Page 22: Kebijakan Moneter

Mekanisme bekerjanya perubahan BI Rate sampai mempengaruhi inflasi tersebut

sering disebut sebagai mekanisme transmisi kebijakan moneter.  Mekanisme ini

menggambarkan tindakan Bank Indonesia melalui perubahan-perubahan instrumen moneter

dan target operasionalnya mempengaruhi berbagai variable ekonomi dan keuangan sebelum

akhirnya berpengaruh ke tujuan akhir inflasi. Mekanisme tersebut terjadi melalui interaksi

antara Bank Sentral, perbankan dan sektor keuangan, serta sektor riil. Perubahan BI Rate

mempengaruhi inflasi melalui berbagai jalur, diantaranya jalur suku bunga, jalur kredit, jalur

nilai tukar, jalur harga aset, dan jalur ekspektasi.

Pada jalur suku bunga, perubahan BI Rate mempengaruhi suku bunga deposito dan

suku bunga kredit perbankan.  Apabila perekonomian sedang mengalami kelesuan, Bank

Indonesia dapat menggunakan kebijakan moneter yang ekspansif melalui penurunan suku

bunga untuk mendorong aktifitas ekonomi.  Penurunan suku bunga BI Rate menurunkan suku

bunga kredit sehingga permintaan akan kredit dari perusahaan dan rumah tangga akan

meningkat.  Penurunan suku bunga kredit juga akan menurunkan biaya modal perusahaan

untuk melakukan investasi.  Ini semua akan meningkatkan aktifitas konsumsi dan investasi

sehingga aktifitas perekonomian semakin bergairah.  Sebaliknya, apabila tekanan inflasi

mengalami kenaikan, Bank Indonesia merespon dengan menaikkan suku bunga BI Rate untuk

mengerem aktifitas perekonomian yang terlalu cepat sehingga mengurangi tekanan inflasi.   

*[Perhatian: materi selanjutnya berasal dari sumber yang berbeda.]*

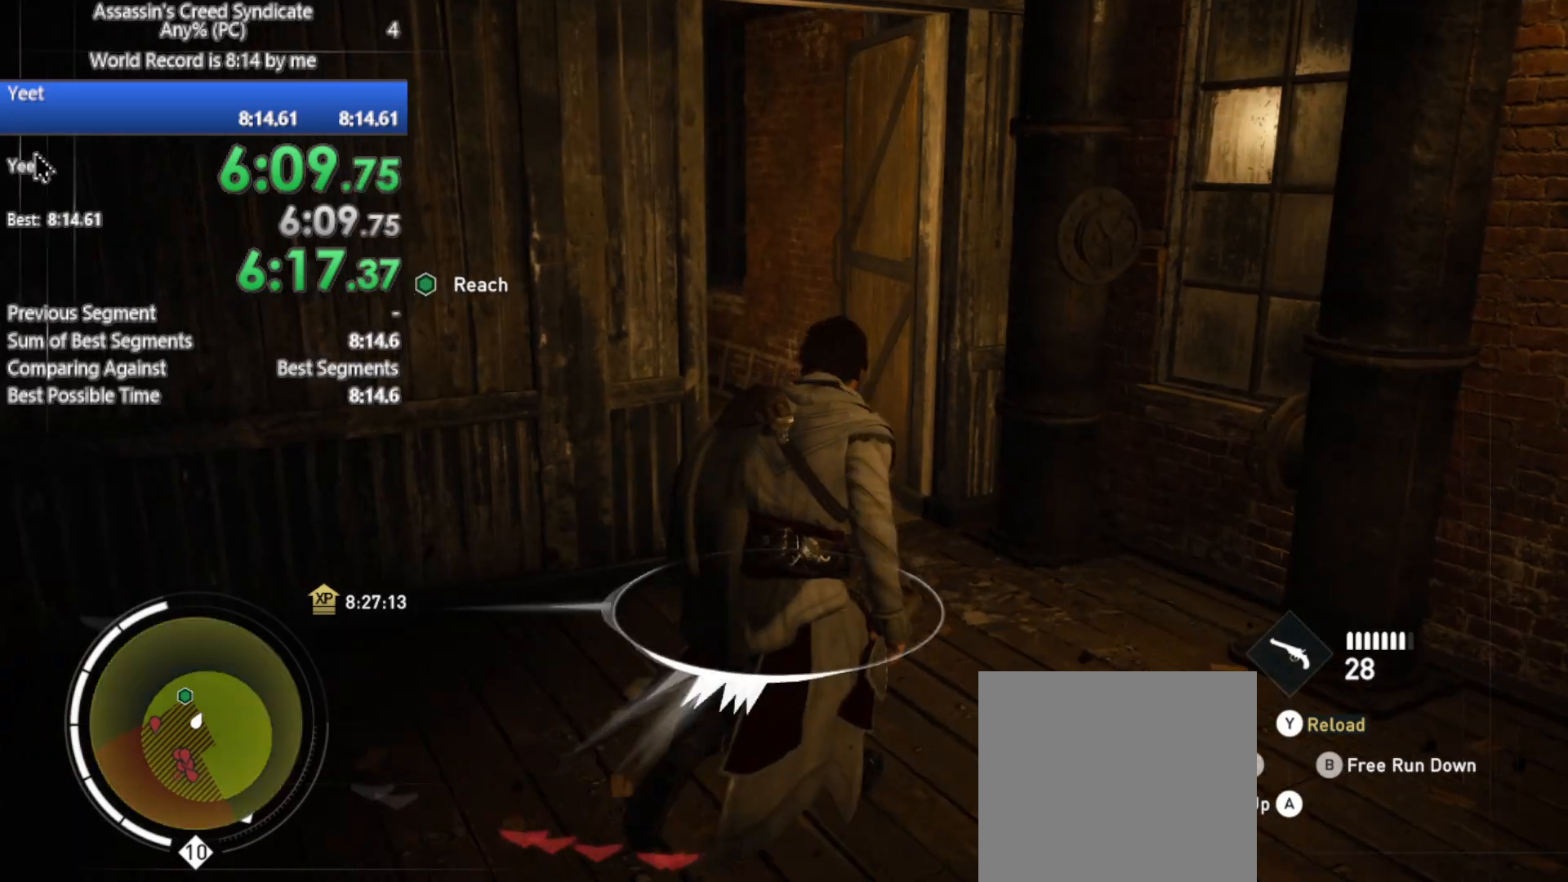
{"buttons": ["R2"], "left_stick": "up-left", "right_stick": "center", "events": [[500, "left_stick", "up-left"]]}
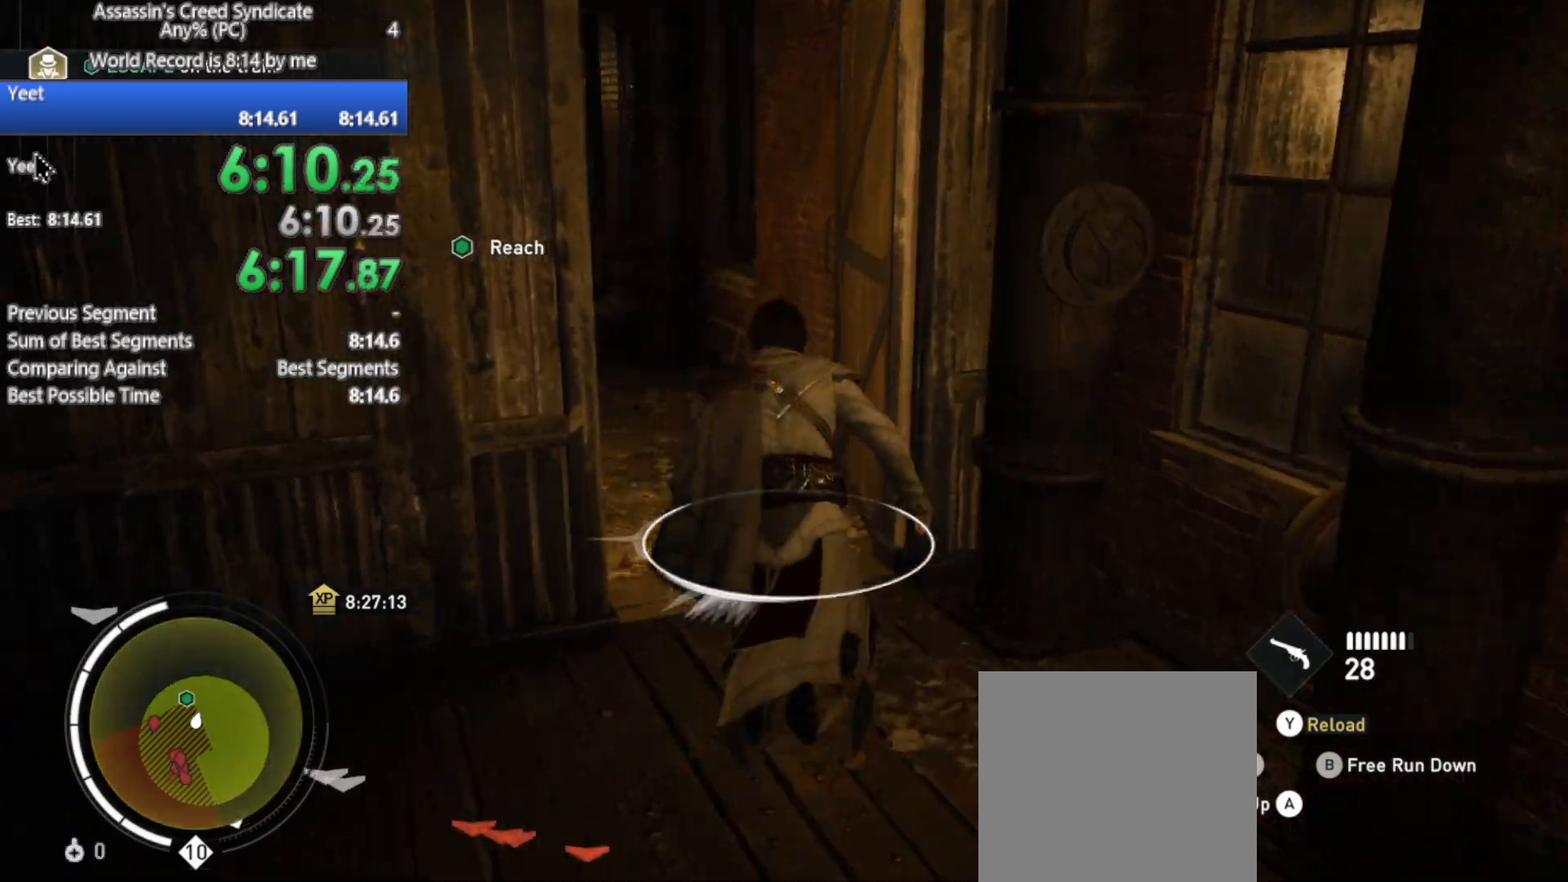
{"buttons": ["R2"], "left_stick": "up-left", "right_stick": "center", "events": []}
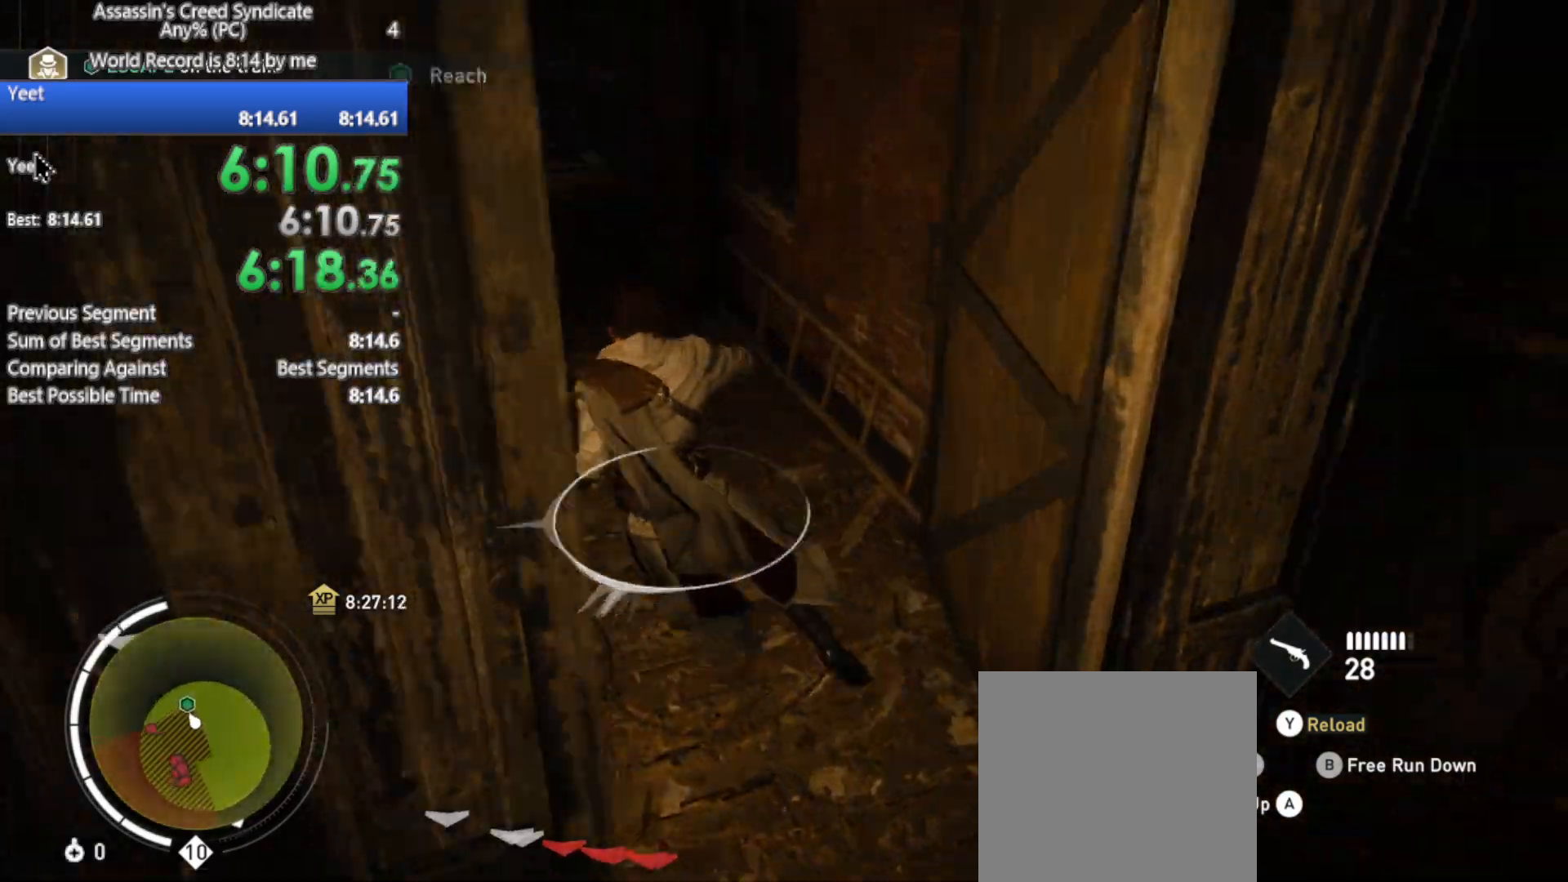
{"buttons": ["R2"], "left_stick": "down-left", "right_stick": "center", "events": [[250, "R2", "up"], [450, "left_stick", "down-left"], [467, "R2", "down"]]}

Perubahan suku bunga BI Rate juga dapat mempengaruhi nilai tukar.  Mekanisme ini

sering disebut jalur nilai tukar.  Kenaikan BI Rate, sebagai contoh, akan mendorong kenaikan

selisih antara suku bunga di Indonesia dengan suku bunga luar negeri.  Dengan melebarnya

selisih suku bunga tersebut mendorong investor asing untuk menanamkan modal ke dalam

instrument-instrumen keuangan di Indonesia seperti SBI karena mereka akan mendapatkan

22

Page 23: Kebijakan Moneter

tingkat  pengembalian yang lebih tinggi.  Aliran modal masuk asing ini pada gilirannya akan

mendorong apresiasi nilai tukar Rupiah. Apresiasi Rupiah mengakibatkan harga barang impor

lebih murah dan barang ekspor kita di luar negeri menjadi lebih mahal atau kurang kompetitif

sehingga akan mendorong impor dan mengurangi ekspor.  Turunnya net ekspor ini akan

berdampak pada menurunnya pertumbuhan ekonomi dan kegiatan perekonomian.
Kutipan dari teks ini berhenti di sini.